▶ [Records]:
-- -- --

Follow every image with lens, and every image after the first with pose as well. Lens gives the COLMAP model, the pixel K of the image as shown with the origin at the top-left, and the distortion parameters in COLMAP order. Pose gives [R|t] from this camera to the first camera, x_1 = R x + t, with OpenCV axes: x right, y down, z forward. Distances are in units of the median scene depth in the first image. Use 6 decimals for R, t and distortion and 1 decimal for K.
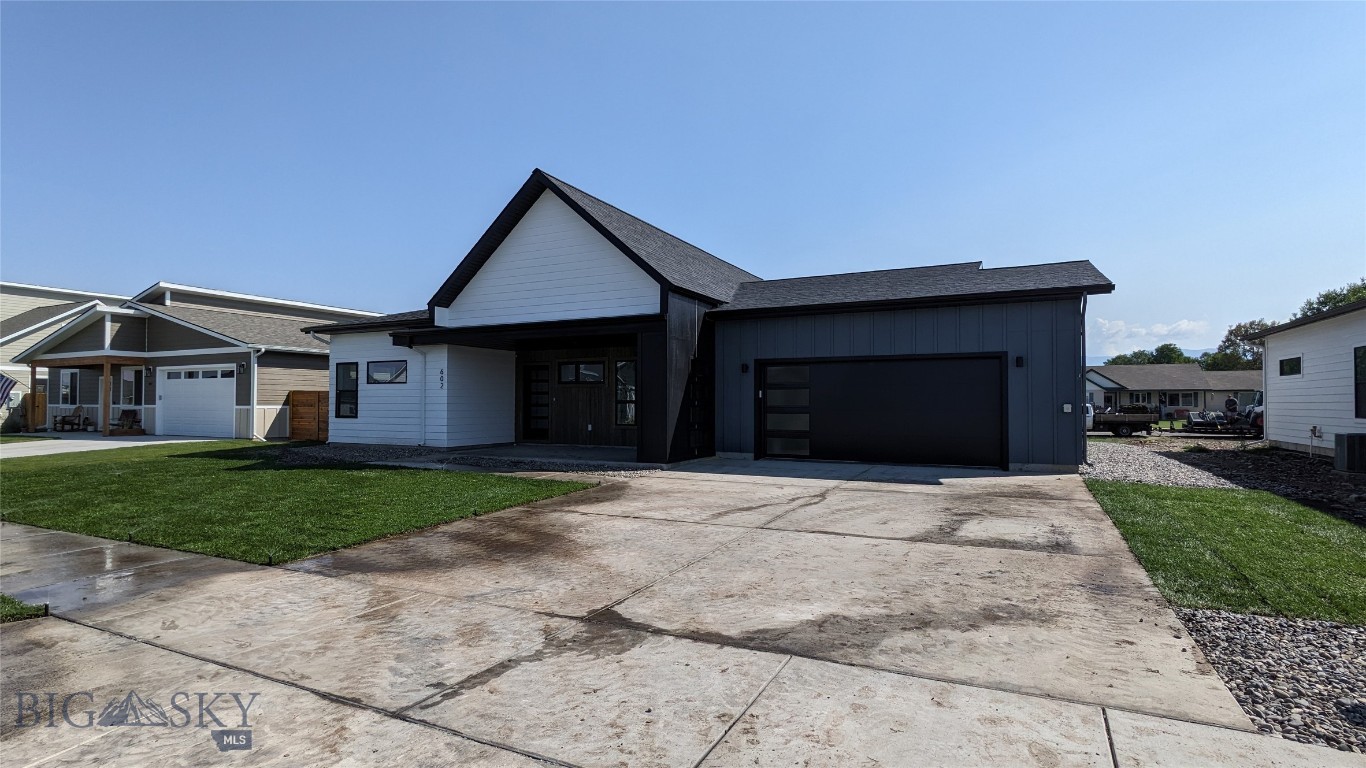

-- -- --

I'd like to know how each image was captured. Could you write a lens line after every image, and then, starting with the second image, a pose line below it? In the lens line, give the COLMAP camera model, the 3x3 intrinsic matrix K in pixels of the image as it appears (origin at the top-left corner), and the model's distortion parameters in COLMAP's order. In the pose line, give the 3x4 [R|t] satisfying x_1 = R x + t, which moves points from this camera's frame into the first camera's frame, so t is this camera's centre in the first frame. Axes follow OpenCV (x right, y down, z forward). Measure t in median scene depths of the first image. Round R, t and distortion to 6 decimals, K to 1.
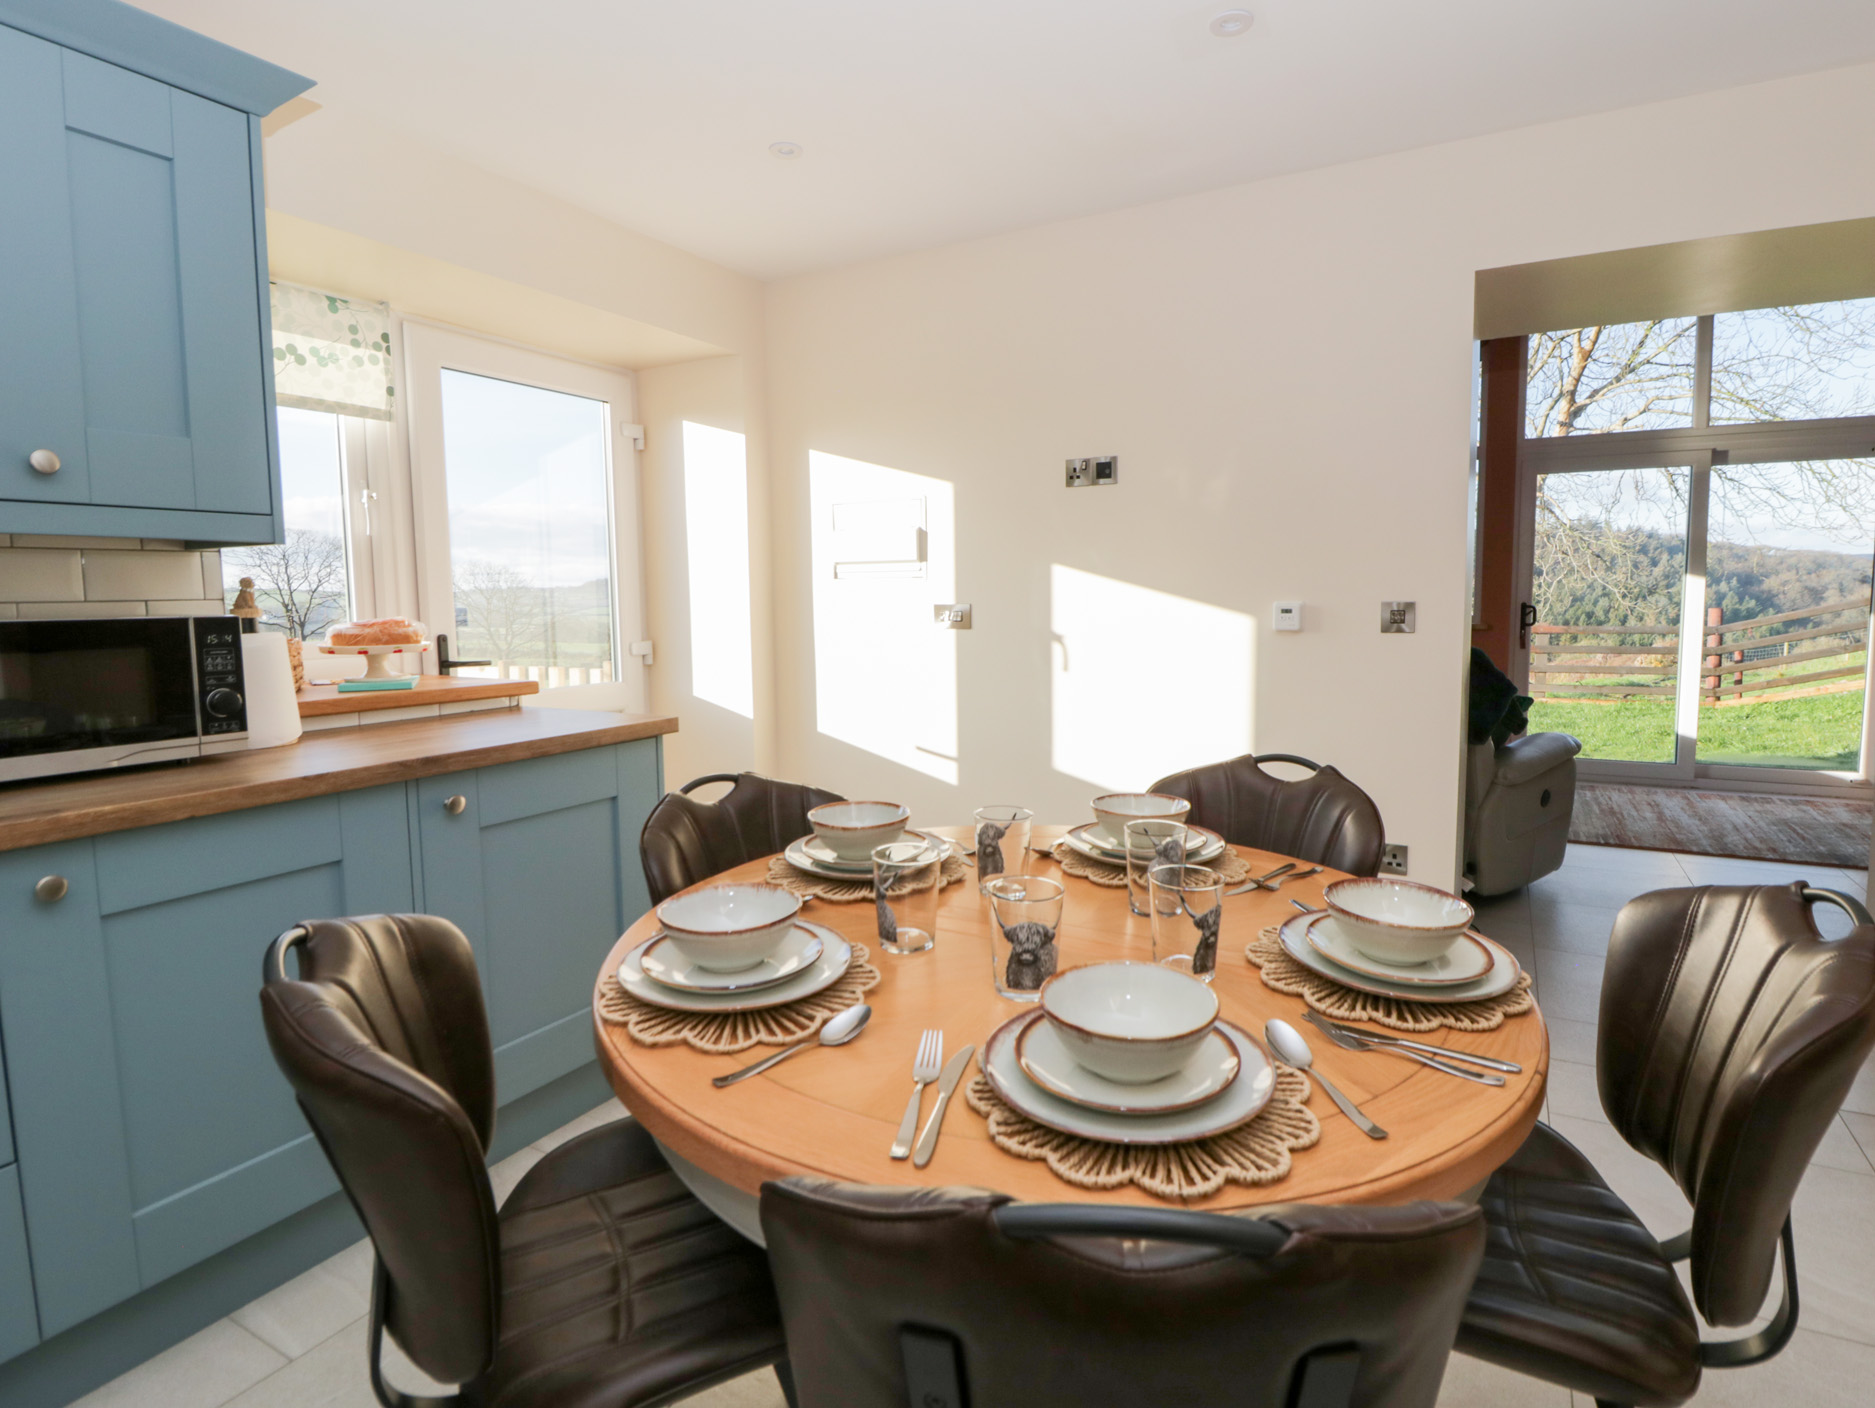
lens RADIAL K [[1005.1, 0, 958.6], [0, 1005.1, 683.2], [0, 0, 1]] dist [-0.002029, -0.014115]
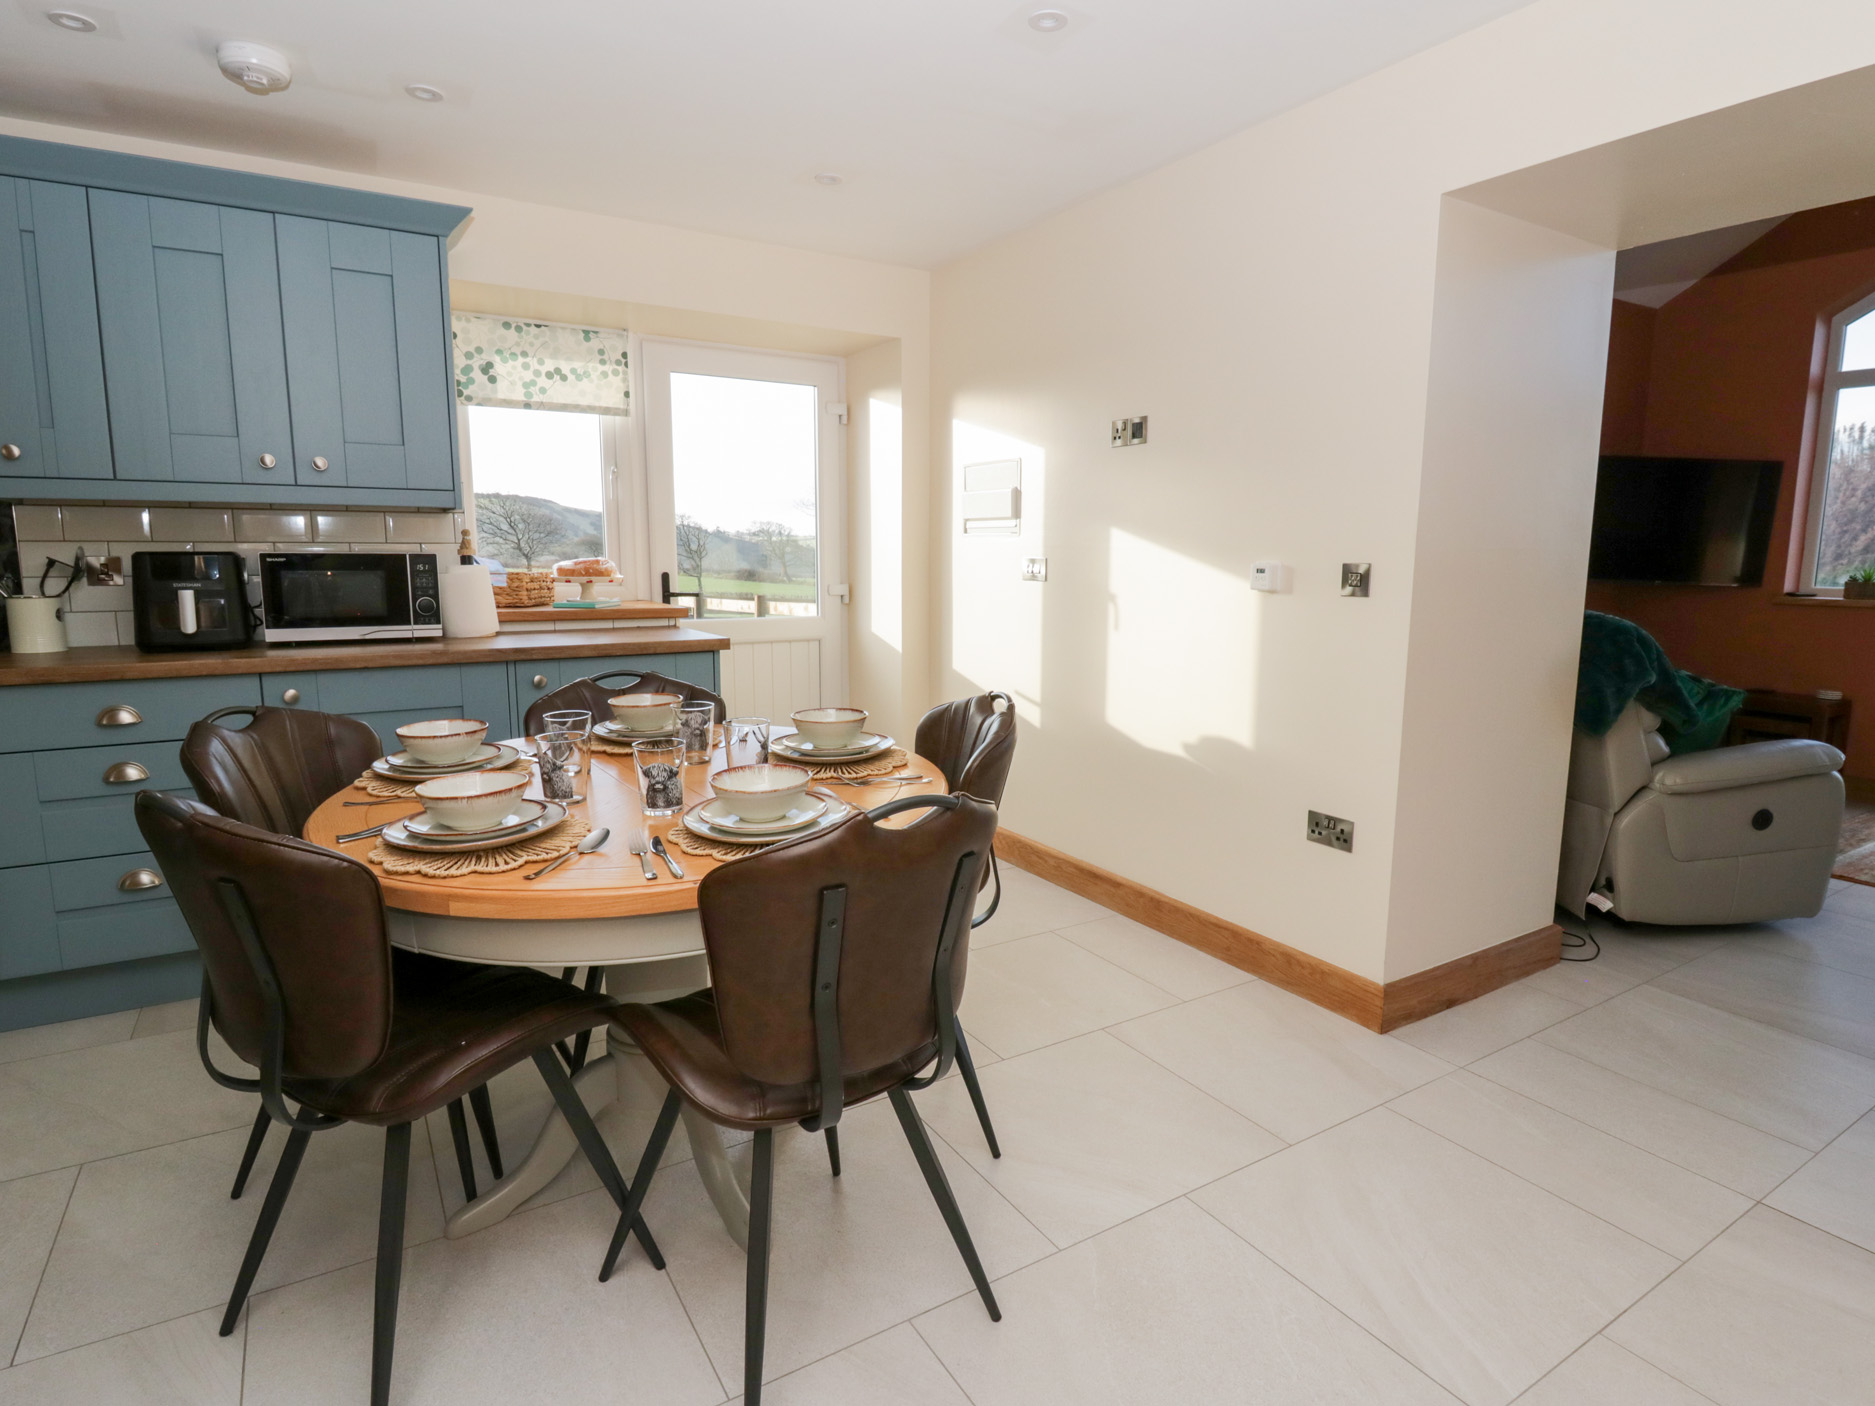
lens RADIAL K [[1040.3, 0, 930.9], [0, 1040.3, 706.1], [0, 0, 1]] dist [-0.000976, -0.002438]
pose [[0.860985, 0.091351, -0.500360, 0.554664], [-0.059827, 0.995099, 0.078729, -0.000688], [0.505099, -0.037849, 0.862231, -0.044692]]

-- -- --

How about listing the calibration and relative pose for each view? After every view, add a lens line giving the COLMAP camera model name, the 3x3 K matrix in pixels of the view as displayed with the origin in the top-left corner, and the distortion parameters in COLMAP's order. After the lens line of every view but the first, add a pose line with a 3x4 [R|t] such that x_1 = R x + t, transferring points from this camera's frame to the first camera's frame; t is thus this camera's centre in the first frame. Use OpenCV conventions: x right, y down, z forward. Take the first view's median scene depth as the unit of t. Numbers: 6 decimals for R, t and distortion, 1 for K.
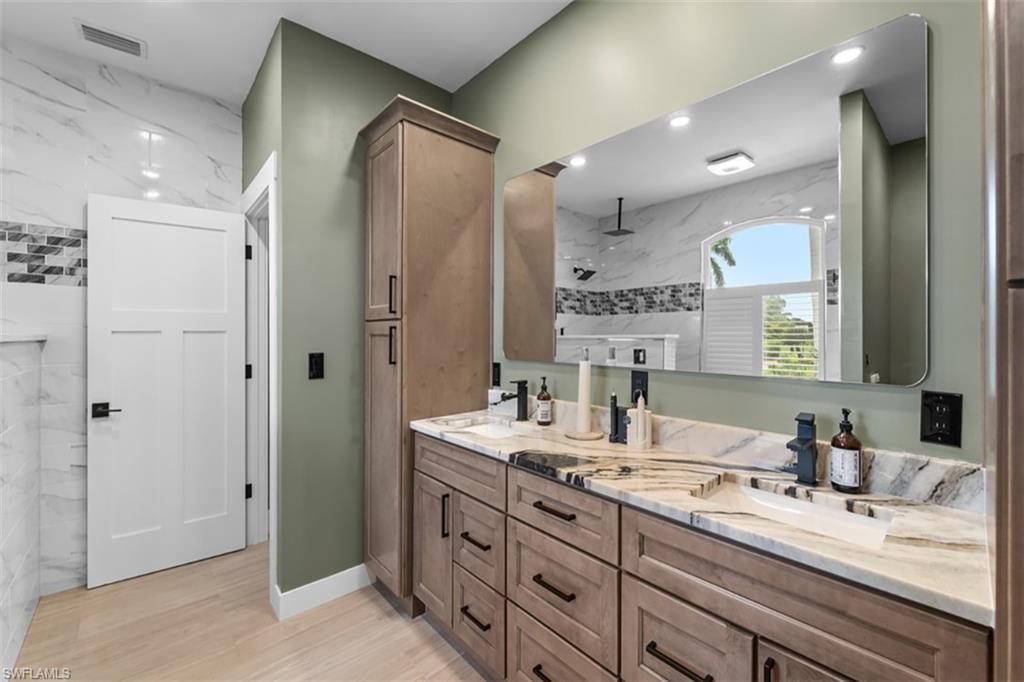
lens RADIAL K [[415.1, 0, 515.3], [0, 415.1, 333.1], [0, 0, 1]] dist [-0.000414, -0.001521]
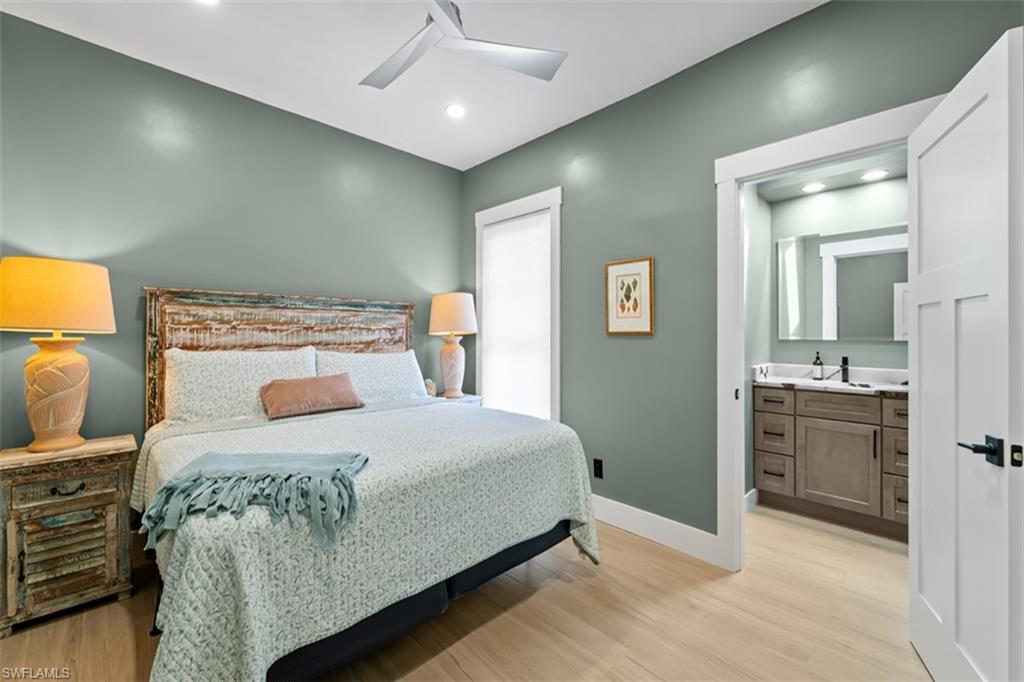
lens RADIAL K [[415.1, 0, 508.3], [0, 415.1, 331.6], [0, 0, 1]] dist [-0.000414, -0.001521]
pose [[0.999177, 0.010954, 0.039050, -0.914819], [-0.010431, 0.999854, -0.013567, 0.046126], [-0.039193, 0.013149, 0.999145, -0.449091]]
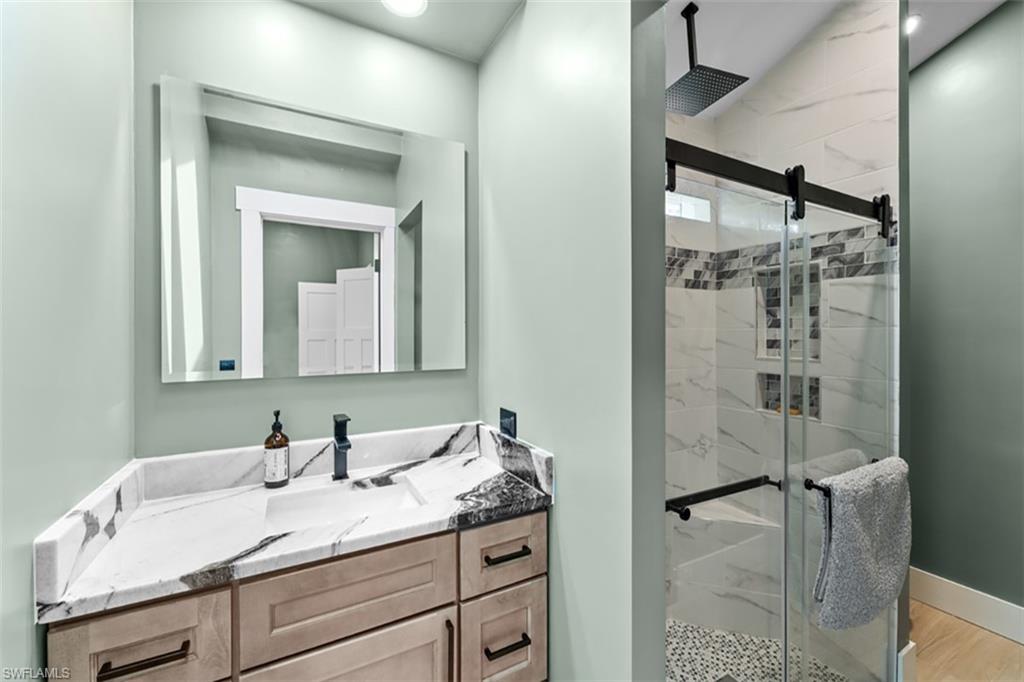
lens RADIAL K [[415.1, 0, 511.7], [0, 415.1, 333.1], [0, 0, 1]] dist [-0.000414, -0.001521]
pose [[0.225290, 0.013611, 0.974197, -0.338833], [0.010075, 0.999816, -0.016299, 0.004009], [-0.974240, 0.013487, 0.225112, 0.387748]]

-- -- --

▶ [What you are asked to do]: Turn the part of the material that opens with the line containing "How about listing" and closes with the line containing "511.7], [0, 415.1, 333.1], [0, 0, 1]]" into a numbered list, skipping blank lines and omitting the pictures.

▶ [Answer box]:
1. How about listing the calibration and relative pose for each view? After every view, add a lens line giving the COLMAP camera model name, the 3x3 K matrix in pixels of the view as displayed with the origin in the top-left corner, and the distortion parameters in COLMAP's order. After the lens line of every view but the first, add a pose line with a 3x4 [R|t] such that x_1 = R x + t, transferring points from this camera's frame to the first camera's frame; t is thus this camera's centre in the first frame. Use OpenCV conventions: x right, y down, z forward. Take the first view's median scene depth as the unit of t. Numbers: 6 decimals for R, t and distortion, 1 for K.
2. lens RADIAL K [[415.1, 0, 515.3], [0, 415.1, 333.1], [0, 0, 1]] dist [-0.000414, -0.001521]
3. lens RADIAL K [[415.1, 0, 508.3], [0, 415.1, 331.6], [0, 0, 1]] dist [-0.000414, -0.001521]
4. pose [[0.999177, 0.010954, 0.039050, -0.914819], [-0.010431, 0.999854, -0.013567, 0.046126], [-0.039193, 0.013149, 0.999145, -0.449091]]
5. lens RADIAL K [[415.1, 0, 511.7], [0, 415.1, 333.1], [0, 0, 1]] dist [-0.000414, -0.001521]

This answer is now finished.